Lenders can now assess device utilisation data directly, reducing default risk and enabling dynamic pricing of loans.
The rise of embedded finance in healthcare will soon make equipment financing as easy as buying a car - real-time credit scoring, e-contracts, and automated collections.
Challenges to Scale
While promise is clear, execution requires stronger guardrails:
Standardised ROI metrics for lenders to assess device performance.
Credit-risk insurance for hospital-side loans.
Regulatory frameworks defining DaaS ownership and liability.
Awareness among smaller providers about financing literacy.
Without these, financing innovations could replicate old inefficiencies under new names.
India’s MedTech story cannot scale on innovation alone; it needs financial architecture that matches market reality.
EMIs, DaaS models, and insurance-linked financing can convert latent demand into measurable growth - especially across Tier-2 and Tier-3 India.
The question isn’t whether financing can unlock adoption - it’s how quickly stakeholders can align around it.
At GrowthJockey, we see financing as the new lever of healthcare innovation - designing business models that turn devices into outcomes, and outcomes into scalable ventures.
Because when affordability meets accessibility, MedTech doesn’t just grow - it transforms healthcare delivery for a billion lives.
1. Why is financing critical for MedTech adoption in India?
Because most hospitals and patients lack upfront capital; EMIs and insurance make access viable.

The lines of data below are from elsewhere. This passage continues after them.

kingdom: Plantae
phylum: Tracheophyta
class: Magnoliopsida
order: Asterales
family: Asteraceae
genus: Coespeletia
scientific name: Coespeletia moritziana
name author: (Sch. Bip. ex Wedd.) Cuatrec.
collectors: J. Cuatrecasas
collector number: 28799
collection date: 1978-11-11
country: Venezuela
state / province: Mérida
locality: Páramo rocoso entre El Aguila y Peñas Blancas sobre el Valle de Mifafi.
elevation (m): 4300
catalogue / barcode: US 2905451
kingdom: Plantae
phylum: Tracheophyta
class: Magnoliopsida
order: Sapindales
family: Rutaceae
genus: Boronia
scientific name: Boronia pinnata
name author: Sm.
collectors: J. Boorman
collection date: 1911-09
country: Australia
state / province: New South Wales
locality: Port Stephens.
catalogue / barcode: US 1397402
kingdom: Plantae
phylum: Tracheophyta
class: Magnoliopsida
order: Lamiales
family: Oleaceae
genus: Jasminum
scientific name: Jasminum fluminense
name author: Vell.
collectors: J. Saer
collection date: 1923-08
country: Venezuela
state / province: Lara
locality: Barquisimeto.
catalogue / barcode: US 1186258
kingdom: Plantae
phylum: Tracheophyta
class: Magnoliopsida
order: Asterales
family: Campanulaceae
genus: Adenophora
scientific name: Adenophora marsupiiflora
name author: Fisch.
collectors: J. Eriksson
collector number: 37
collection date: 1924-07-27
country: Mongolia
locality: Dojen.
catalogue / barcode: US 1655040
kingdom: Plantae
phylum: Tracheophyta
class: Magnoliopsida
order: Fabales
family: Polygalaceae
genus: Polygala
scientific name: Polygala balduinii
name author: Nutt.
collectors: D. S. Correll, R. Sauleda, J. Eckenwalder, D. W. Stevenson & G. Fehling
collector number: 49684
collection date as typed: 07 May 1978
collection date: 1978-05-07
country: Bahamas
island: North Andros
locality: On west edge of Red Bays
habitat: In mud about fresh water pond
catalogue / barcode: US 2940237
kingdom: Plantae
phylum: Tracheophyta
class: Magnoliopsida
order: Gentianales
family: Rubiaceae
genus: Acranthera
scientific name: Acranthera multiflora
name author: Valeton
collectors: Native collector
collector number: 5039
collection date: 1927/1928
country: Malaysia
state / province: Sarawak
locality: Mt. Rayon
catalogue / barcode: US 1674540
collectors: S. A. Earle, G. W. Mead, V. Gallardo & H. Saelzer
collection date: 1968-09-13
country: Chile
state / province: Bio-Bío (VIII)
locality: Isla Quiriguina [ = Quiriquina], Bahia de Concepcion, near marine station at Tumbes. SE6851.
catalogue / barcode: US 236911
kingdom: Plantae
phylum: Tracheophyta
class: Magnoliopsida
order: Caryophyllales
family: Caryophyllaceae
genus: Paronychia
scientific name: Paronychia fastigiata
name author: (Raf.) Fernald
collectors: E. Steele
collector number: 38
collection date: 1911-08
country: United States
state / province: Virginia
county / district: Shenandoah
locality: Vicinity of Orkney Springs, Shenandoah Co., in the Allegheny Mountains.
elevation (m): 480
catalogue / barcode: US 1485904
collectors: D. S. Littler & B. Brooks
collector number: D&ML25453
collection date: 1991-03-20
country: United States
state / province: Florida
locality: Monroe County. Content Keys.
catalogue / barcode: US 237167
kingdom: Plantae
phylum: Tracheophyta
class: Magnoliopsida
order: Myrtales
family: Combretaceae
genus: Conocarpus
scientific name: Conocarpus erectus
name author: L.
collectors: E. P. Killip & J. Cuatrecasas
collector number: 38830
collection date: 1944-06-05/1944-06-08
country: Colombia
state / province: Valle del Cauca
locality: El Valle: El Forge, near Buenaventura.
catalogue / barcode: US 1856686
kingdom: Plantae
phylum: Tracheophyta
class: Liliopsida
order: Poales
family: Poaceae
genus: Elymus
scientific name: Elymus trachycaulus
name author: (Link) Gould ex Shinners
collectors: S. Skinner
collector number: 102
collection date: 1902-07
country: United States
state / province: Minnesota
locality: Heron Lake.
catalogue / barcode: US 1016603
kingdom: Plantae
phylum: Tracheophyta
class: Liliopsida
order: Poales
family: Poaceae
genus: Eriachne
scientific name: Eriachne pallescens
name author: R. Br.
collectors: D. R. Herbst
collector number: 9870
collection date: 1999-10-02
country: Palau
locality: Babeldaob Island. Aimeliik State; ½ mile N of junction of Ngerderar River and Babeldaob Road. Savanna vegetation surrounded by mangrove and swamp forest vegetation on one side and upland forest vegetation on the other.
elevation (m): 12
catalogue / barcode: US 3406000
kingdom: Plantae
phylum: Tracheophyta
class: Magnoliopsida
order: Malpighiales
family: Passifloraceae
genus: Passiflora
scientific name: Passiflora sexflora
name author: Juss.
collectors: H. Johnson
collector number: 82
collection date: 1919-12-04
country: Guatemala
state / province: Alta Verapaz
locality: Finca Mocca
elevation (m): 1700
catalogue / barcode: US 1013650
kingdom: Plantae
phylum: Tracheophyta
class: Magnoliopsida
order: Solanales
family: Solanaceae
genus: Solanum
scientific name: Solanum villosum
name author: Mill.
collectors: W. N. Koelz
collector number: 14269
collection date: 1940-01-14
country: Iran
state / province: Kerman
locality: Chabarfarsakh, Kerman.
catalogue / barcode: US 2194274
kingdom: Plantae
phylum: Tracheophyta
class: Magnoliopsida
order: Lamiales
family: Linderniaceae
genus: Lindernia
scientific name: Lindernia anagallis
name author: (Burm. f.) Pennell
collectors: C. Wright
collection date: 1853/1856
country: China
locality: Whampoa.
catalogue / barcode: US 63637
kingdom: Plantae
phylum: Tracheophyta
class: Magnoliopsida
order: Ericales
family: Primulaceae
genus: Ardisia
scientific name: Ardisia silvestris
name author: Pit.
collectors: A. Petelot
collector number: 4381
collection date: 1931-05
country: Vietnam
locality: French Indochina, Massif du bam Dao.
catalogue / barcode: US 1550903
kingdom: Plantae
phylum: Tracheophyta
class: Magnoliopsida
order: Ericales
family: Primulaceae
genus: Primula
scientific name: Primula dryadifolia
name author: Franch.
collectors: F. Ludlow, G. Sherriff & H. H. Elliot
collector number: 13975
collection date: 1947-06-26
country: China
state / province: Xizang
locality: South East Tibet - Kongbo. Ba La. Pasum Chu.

2. What is Device-as-a-Service (DaaS)?
A pay-per-use model where hospitals pay for utilisation instead of ownership.
3. How do EMIs help hospitals?
They convert large capital purchases into manageable monthly payments, freeing cash flow.
4. What role does insurance play?
Bundled insurance products can include device costs and outcomes-based reimbursements.
5. Which markets benefit most from new financing models?
Tier-2 and Tier-3 cities where latent demand exists but affordability limits adoption.